Learn how the different automation components interact together to automate the documents as well as how the automation works with hidden and required fields.

Setting values after Rossum's AI Engine extraction

If you would want to change the value from automatic computation on your side or just fill an empty field with a new value, then you can just change the "value" to, say, "1100.0" and empty the "position" of the field since the value is not extracted from the original document anymore.

The validate endpoint could return the following data as part of the response:

"operations": [
    {
      "op": "replace",
      "id": "197467",
      "value": {
        "content": {
          "value": "1100.0",
          "position": null,
          "rir_position": [916, 168, 1190, 222],
          "rir_confidence": 0.80,
          "page": 1
        },
        "hidden": false,
        "validation_sources": ["connector"]
      }
    }
]

Showing messages to the operator

The last situation is where you would only like to show the user a message in the UI that they should double-check a specific field. In that case, you can use the "messages" part of the validate hook response. You can choose between "info", "error" and "warning" message types.

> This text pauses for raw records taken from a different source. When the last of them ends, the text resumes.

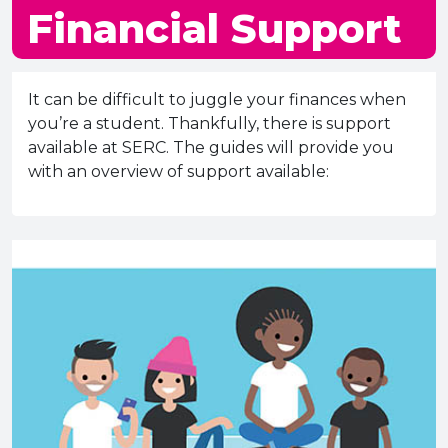
e Plus Programmes
Information for
Success Stories
Support for Ca
Student Fees &
Financial Support
 Up
SERC in the C
Governance & 
Little SERC Cr
ing & Apprenticeships
It can be difficult to juggle your finances when
you’re a student. Thankfully, there is support
rt for Businesses
available at SERC. The guides will provide you
with an overview of support available:
 Information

Note that each validate call must return the complete list of messages, as this list is not persistent but is overwritten each time the hook is called.

"messages": [
    {
      "content": "Invalid invoice number format",
      "id": "197467",
      "type": "error"
    }
  ]

The ideal opportunity is to combine this with the automation check. If a rule succeeds, the field can be marked as validated. In contrast, if it fails, a warning should be attached to the data point to draw the user's attention to the field.